▶ _Prompt_
Reproduce the security overview below word for word, keeping every heading and line break in place.

▶ _Document passage_
┄┄┄┄┄┄┄┄┄┄┄┄┄┄┄┄┄┄┄┄

Security

Built to be trusted with your keys

The platform holds two sensitive things: your project content and the credentials that let it act on your accounts. Our approach: minimize what we hold, encrypt what we must hold, isolate everything that executes, and record everything that matters.

AES-256-GCM
Row Level Security
Sandboxed builds
Command allowlists
Signed webhooks
Audit logs

Encryption at rest & secret masking

Every credential you connect — OAuth tokens, API keys (including bring-your-own OpenAI and Anthropic keys), and environment variables destined for your deployed products — is encrypted at rest with AES-256-GCM authenticated encryption. Each value gets a fresh random nonce, and the authentication tag guarantees tampering is detected.

Once you save a secret, its full value is never displayed again. Interfaces show at most the first and last four characters (like sk-a••••6789), and build logs and error output pass through a redaction layer that strips anything shaped like a credential — API keys, GitHub and Render tokens, JWTs, connection strings, and private key blocks.

Row Level Security

The platform database enforces Postgres Row Level Security on every customer-facing table. Access policies scope reads and writes to the authenticated user, so tenant isolation is enforced by the database itself — not just by application code. There is no code path that reads another customer's projects, builds, or secrets.

┄┄┄┄┄┄┄┄┄┄┄┄┄┄┄┄┄┄┄┄

▶ _Data provided_
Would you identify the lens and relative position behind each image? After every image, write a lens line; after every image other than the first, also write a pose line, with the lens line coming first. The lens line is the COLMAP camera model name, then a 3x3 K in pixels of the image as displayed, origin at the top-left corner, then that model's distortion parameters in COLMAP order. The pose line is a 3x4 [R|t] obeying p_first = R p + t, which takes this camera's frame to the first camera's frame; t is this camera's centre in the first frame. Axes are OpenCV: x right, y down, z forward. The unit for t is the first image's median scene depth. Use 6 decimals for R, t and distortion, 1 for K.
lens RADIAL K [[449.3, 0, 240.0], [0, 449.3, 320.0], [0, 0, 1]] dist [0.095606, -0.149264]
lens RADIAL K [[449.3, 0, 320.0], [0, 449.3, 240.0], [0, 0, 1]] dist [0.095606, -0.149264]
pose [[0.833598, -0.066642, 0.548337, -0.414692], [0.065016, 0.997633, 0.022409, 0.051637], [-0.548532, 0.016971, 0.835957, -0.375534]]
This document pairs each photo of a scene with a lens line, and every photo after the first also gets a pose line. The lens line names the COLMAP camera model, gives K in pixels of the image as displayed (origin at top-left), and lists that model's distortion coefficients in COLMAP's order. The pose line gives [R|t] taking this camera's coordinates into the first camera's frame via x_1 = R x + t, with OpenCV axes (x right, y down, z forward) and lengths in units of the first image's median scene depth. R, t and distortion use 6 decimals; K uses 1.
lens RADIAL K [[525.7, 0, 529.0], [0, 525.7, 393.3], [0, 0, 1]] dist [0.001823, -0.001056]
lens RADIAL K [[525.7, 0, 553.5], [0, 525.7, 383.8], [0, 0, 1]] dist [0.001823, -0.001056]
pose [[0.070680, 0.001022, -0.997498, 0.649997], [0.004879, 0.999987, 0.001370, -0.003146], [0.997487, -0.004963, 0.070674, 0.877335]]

┄┄┄┄┄┄┄┄┄┄┄┄┄┄┄┄┄┄┄┄

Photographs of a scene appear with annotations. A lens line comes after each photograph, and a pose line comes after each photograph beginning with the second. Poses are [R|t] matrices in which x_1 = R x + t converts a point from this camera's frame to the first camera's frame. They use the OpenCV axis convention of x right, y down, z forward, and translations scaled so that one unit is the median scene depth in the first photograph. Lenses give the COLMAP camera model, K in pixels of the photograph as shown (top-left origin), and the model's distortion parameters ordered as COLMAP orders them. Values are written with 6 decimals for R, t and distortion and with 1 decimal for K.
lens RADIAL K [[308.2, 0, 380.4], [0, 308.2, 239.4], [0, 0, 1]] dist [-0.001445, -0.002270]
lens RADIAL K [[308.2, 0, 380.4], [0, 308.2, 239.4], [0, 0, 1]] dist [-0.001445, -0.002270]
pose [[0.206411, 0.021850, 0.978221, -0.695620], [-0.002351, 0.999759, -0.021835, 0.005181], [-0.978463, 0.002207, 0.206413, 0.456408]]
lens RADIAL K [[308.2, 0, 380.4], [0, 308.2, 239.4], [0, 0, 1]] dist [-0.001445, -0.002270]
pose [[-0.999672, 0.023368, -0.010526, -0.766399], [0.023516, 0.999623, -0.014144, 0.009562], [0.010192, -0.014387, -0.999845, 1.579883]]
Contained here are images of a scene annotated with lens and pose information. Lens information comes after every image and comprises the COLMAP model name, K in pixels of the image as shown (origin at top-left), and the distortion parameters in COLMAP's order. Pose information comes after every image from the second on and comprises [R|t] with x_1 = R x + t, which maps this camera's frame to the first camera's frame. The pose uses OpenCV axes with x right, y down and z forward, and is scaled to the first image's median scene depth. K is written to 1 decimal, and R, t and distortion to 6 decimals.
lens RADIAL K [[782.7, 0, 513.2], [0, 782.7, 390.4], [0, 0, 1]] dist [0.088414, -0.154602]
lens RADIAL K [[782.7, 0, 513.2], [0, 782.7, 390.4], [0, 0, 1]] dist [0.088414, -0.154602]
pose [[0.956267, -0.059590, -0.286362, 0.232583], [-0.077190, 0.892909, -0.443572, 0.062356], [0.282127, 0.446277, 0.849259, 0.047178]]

┄┄┄┄┄┄┄┄┄┄┄┄┄┄┄┄┄┄┄┄

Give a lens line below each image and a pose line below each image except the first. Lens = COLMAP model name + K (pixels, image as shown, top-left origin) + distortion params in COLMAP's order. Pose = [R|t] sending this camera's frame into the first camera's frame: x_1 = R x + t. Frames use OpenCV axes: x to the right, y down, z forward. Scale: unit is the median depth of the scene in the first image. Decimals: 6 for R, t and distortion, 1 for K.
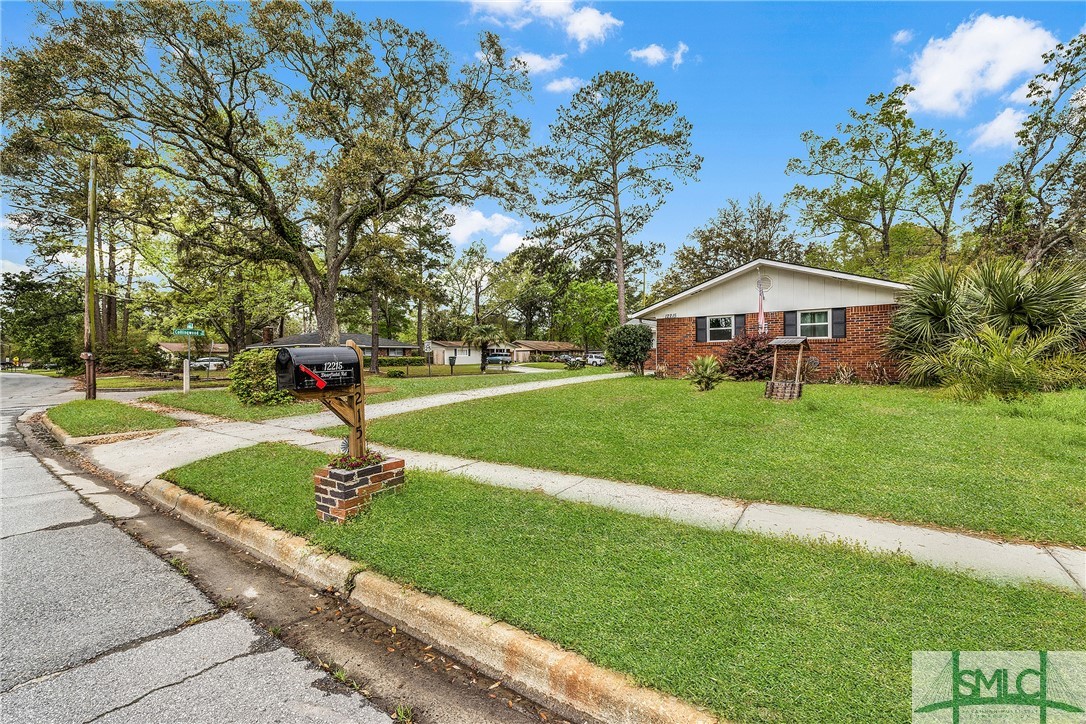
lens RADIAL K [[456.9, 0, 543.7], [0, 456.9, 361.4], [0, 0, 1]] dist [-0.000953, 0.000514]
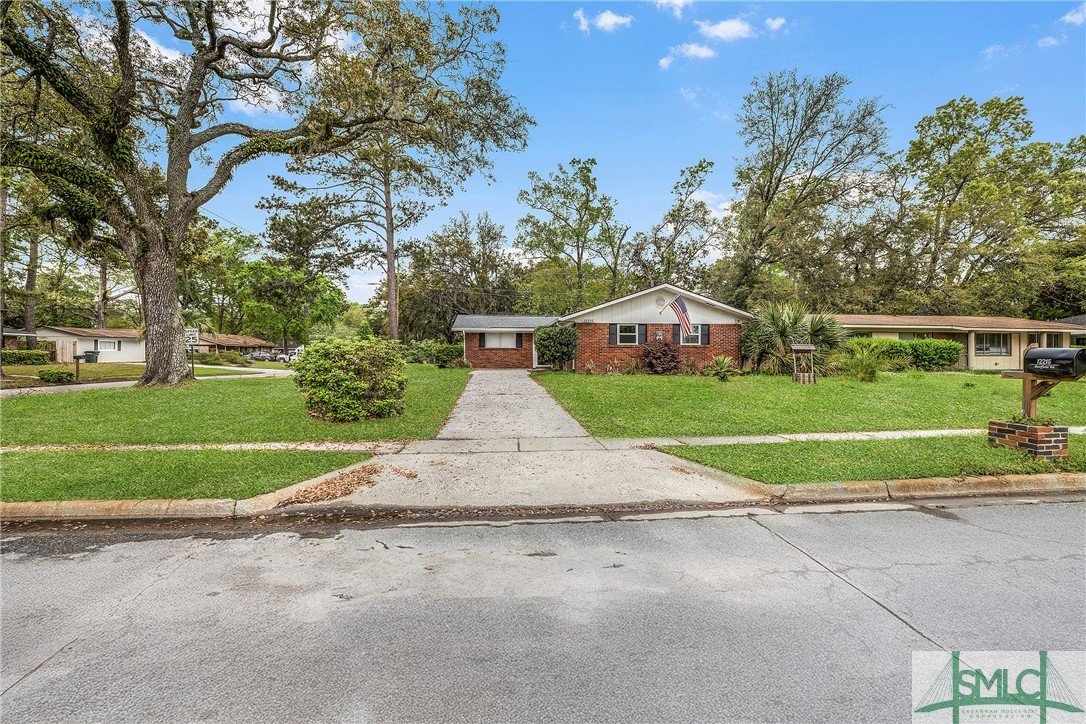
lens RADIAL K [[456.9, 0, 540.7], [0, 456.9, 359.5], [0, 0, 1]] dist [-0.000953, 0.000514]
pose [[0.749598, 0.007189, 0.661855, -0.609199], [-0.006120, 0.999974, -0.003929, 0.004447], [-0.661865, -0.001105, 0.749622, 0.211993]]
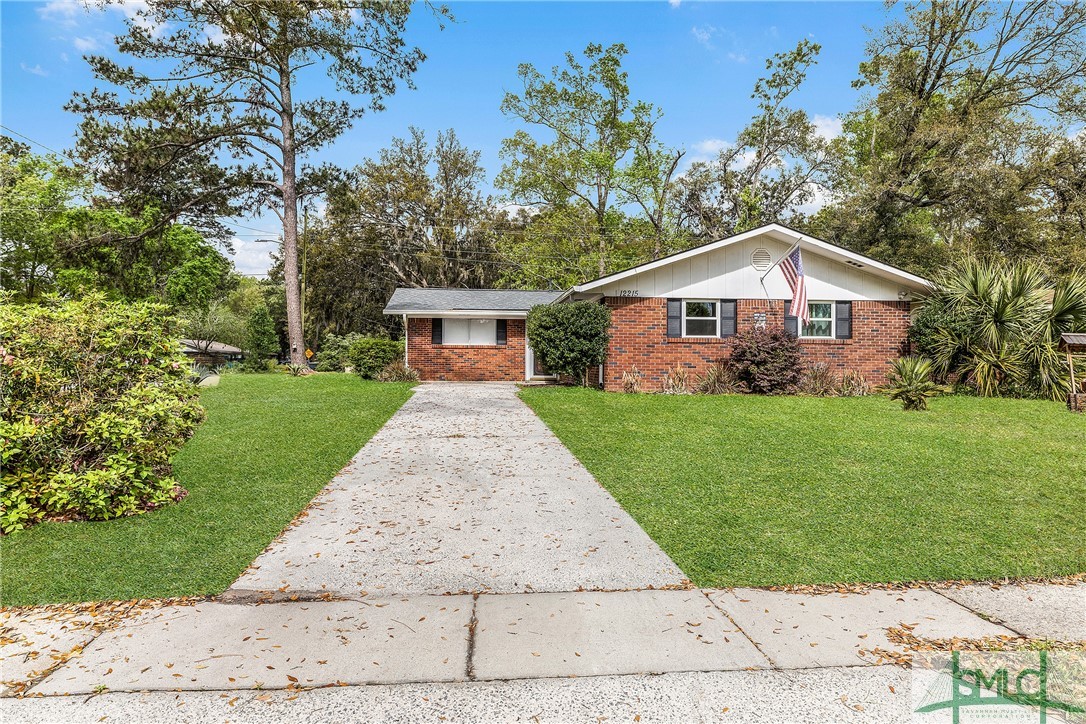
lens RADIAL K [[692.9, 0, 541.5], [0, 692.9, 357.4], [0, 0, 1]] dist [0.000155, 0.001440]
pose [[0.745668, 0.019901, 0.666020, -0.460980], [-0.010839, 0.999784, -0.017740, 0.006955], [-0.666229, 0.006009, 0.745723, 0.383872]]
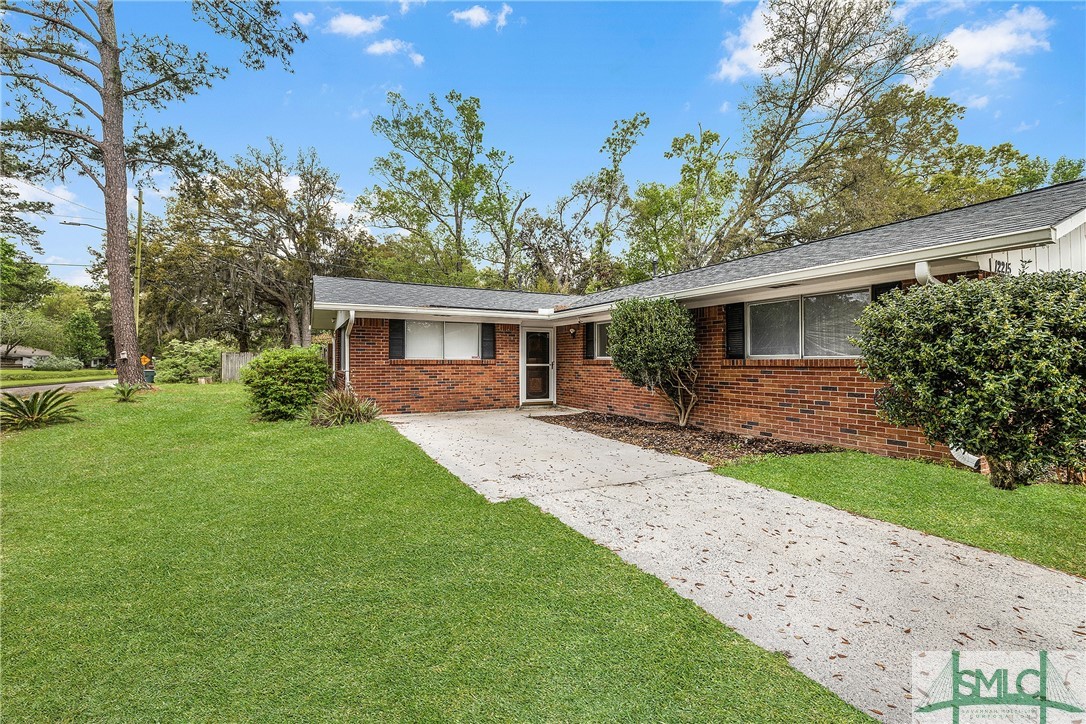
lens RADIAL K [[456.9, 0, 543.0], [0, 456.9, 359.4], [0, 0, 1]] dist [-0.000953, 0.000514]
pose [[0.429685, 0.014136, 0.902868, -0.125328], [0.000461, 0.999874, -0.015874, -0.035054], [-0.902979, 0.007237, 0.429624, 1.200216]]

┄┄┄┄┄┄┄┄┄┄┄┄┄┄┄┄┄┄┄┄

▶ _Response below_
Security

Built to be trusted with your keys

The platform holds two sensitive things: your project content and the credentials that let it act on your accounts. Our approach: minimize what we hold, encrypt what we must hold, isolate everything that executes, and record everything that matters.

AES-256-GCM
Row Level Security
Sandboxed builds
Command allowlists
Signed webhooks
Audit logs

Encryption at rest & secret masking

Every credential you connect — OAuth tokens, API keys (including bring-your-own OpenAI and Anthropic keys), and environment variables destined for your deployed products — is encrypted at rest with AES-256-GCM authenticated encryption. Each value gets a fresh random nonce, and the authentication tag guarantees tampering is detected.

Once you save a secret, its full value is never displayed again. Interfaces show at most the first and last four characters (like sk-a••••6789), and build logs and error output pass through a redaction layer that strips anything shaped like a credential — API keys, GitHub and Render tokens, JWTs, connection strings, and private key blocks.

Row Level Security

The platform database enforces Postgres Row Level Security on every customer-facing table. Access policies scope reads and writes to the authenticated user, so tenant isolation is enforced by the database itself — not just by application code. There is no code path that reads another customer's projects, builds, or secrets.